I'm also not quite sure, but I have noticed that sometimes the memory usage can increase. The reasoning is that during tokenization, we pad to the largest sample in the batch, up to the maximum sequence length. So, every time that you encounter a batch with a text that is longer than any text from any previous batch, then the memory usage goes up. After all, it has to put more values for that batch on the GPU.

So, if you reached a particularly long text near the end of the training loop, this can result in a memory usage spike.

In short, if a text from one of your batches exceeds the maximum sequence length, then the batch will be as big as it can possibly be. That will be the maximum memory usage that the training should take.

miloskovacevic68 commented 4 months ago

Hi,

Not sure why the memory consumption increases, although you can just lower the batch size (eg. to 64) and it should lower the memory consumption as well.

I would like to have a larger batch size, it seems that the models are better in that case. I'll try with CachedMultipleNegativesRankingLoss that allows for larger batches using smaller mini batches .

Is it possible to train the model on two GPUs?

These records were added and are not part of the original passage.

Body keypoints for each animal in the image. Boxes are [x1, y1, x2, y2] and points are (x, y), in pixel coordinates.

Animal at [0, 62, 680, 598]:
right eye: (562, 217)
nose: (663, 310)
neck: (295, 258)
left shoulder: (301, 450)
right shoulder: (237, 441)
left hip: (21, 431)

miloskovacevic68 commented 4 months ago

Hello!

I'm also not quite sure, but I have noticed that sometimes the memory usage can increase. The reasoning is that during tokenization, we pad to the largest sample in the batch, up to the maximum sequence length. So, every time that you encounter a batch with a text that is longer than any text from any previous batch, then the memory usage goes up. After all, it has to put more values for that batch on the GPU.

So, if you reached a particularly long text near the end of the training loop, this can result in a memory usage spike.

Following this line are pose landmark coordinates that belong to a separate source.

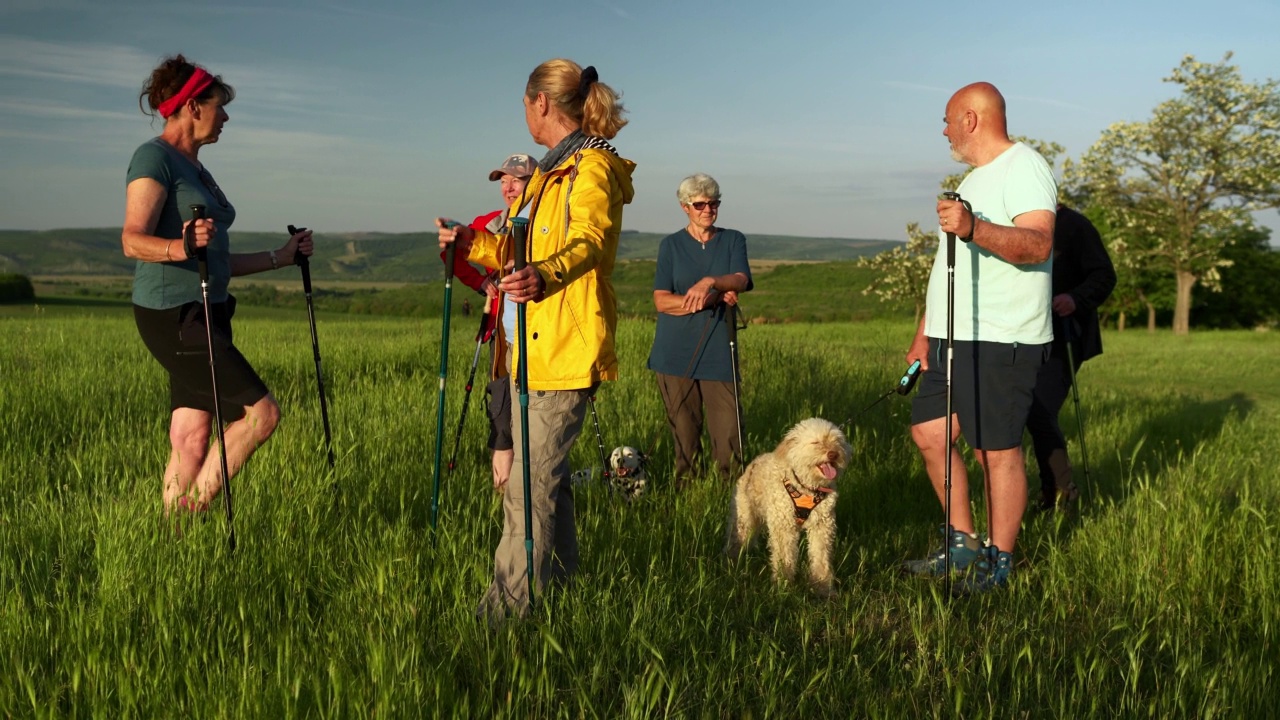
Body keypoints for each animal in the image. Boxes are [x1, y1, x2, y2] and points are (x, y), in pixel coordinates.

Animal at [732, 415, 849, 594]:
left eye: (837, 441)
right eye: (815, 442)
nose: (833, 454)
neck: (807, 487)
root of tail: (753, 463)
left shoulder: (822, 526)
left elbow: (821, 558)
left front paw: (824, 588)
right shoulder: (783, 527)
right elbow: (784, 557)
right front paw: (782, 586)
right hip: (745, 517)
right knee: (736, 539)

In short, if a text from one of your batches exceeds the maximum sequence length, then the batch will be as big as it can possibly be. That will be the maximum memory usage that the training should take.

* Tom Aarsen

It makes sense. Thanks.

tomaarsen commented 4 months ago

Is it possible to train the model on two GPUs?

Only via #2449 at this point. This PR will be merged and released as Sentence Transformers v3 soon.